=== Entries provided ===
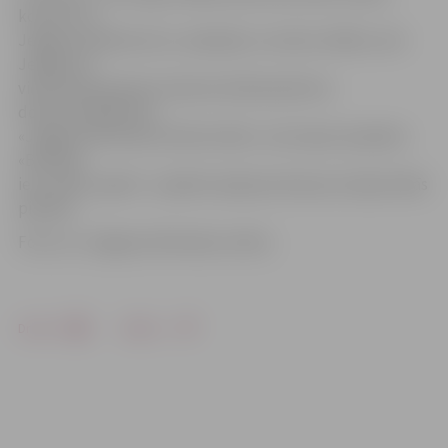
koncerts ar
Jelgavas pilsētas koru, dejotāju un solistu dalību, bet
Jelgavas 4.
vidusskolā pulksten 18 pirmizrādi piedzīvos
dokumentālā filma
«Jelgavas Brīvības bulvāra stāsts», kas tapusi projekta
«Brīvības
ielu stāsts» gaitā – projekts apkopo deviņas Latvijas lielās
pilsētas.
Foto: no «Jelgavas Vēstneša» arhīva
Drukāt
Dalīties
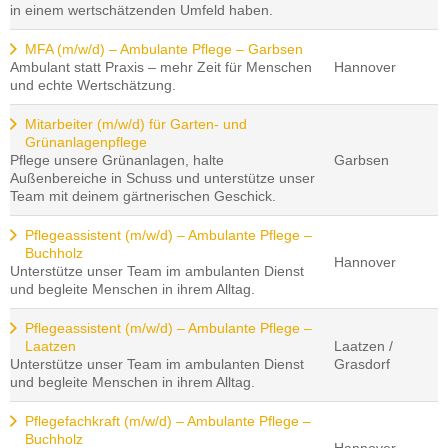
in einem wertschätzenden Umfeld haben.
MFA (m/w/d) – Ambulante Pflege – Garbsen
Ambulant statt Praxis – mehr Zeit für Menschen
Hannover
und echte Wertschätzung.
Mitarbeiter (m/w/d) für Garten- und
Grünanlagenpflege
Pflege unsere Grünanlagen, halte
Garbsen
Außenbereiche in Schuss und unterstütze unser
Team mit deinem gärtnerischen Geschick.
Pflegeassistent (m/w/d) – Ambulante Pflege –
Buchholz
Hannover
Unterstütze unser Team im ambulanten Dienst
und begleite Menschen in ihrem Alltag.
Pflegeassistent (m/w/d) – Ambulante Pflege –
Laatzen
Laatzen /
Unterstütze unser Team im ambulanten Dienst
Grasdorf
und begleite Menschen in ihrem Alltag.
Pflegefachkraft (m/w/d) – Ambulante Pflege –
Buchholz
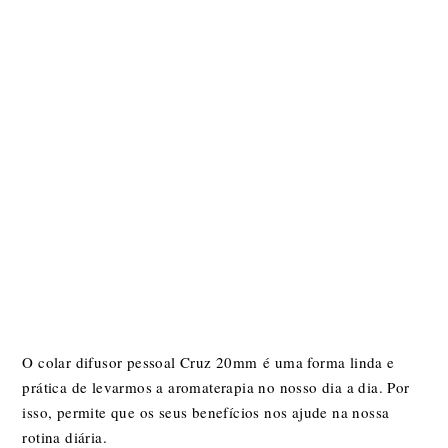
O colar difusor pessoal Cruz 20mm
é uma forma linda e
prática de levarmos a aromaterapia no nosso dia a dia. Por
isso, permite que os seus benefícios nos ajude na nossa
rotina diária.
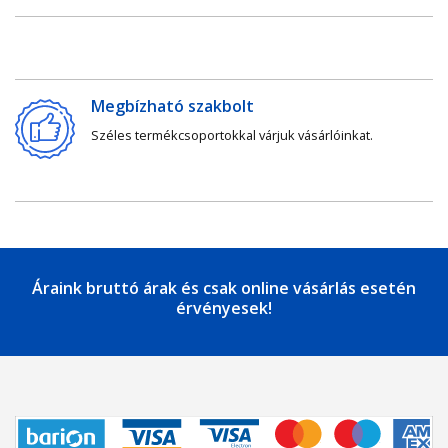
Megbízható szakbolt
Széles termékcsoportokkal várjuk vásárlóinkat.
Áraink bruttó árak és csak online vásárlás esetén
érvényesek!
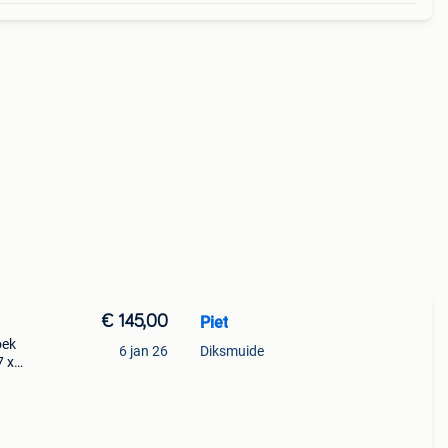
€ 145,00
Piet
oek
6 jan 26
Diksmuide
7 x
los
k o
===
Write out each entry above once more, exactly as written, and drop the pictures.

koncerts ar
Jelgavas pilsētas koru, dejotāju un solistu dalību, bet
Jelgavas 4.
vidusskolā pulksten 18 pirmizrādi piedzīvos
dokumentālā filma
«Jelgavas Brīvības bulvāra stāsts», kas tapusi projekta
«Brīvības
ielu stāsts» gaitā – projekts apkopo deviņas Latvijas lielās
pilsētas.
Foto: no «Jelgavas Vēstneša» arhīva
Drukāt
Dalīties
in einem wertschätzenden Umfeld haben.
MFA (m/w/d) – Ambulante Pflege – Garbsen
Ambulant statt Praxis – mehr Zeit für Menschen
Hannover
und echte Wertschätzung.
Mitarbeiter (m/w/d) für Garten- und
Grünanlagenpflege
Pflege unsere Grünanlagen, halte
Garbsen
Außenbereiche in Schuss und unterstütze unser
Team mit deinem gärtnerischen Geschick.
Pflegeassistent (m/w/d) – Ambulante Pflege –
Buchholz
Hannover
Unterstütze unser Team im ambulanten Dienst
und begleite Menschen in ihrem Alltag.
Pflegeassistent (m/w/d) – Ambulante Pflege –
Laatzen
Laatzen /
Unterstütze unser Team im ambulanten Dienst
Grasdorf
und begleite Menschen in ihrem Alltag.
Pflegefachkraft (m/w/d) – Ambulante Pflege –
Buchholz
O colar difusor pessoal Cruz 20mm
é uma forma linda e
prática de levarmos a aromaterapia no nosso dia a dia. Por
isso, permite que os seus benefícios nos ajude na nossa
rotina diária.
Megbízható szakbolt
Széles termékcsoportokkal várjuk vásárlóinkat.
Áraink bruttó árak és csak online vásárlás esetén
érvényesek!
€ 145,00
Piet
oek
6 jan 26
Diksmuide
7 x
los
k o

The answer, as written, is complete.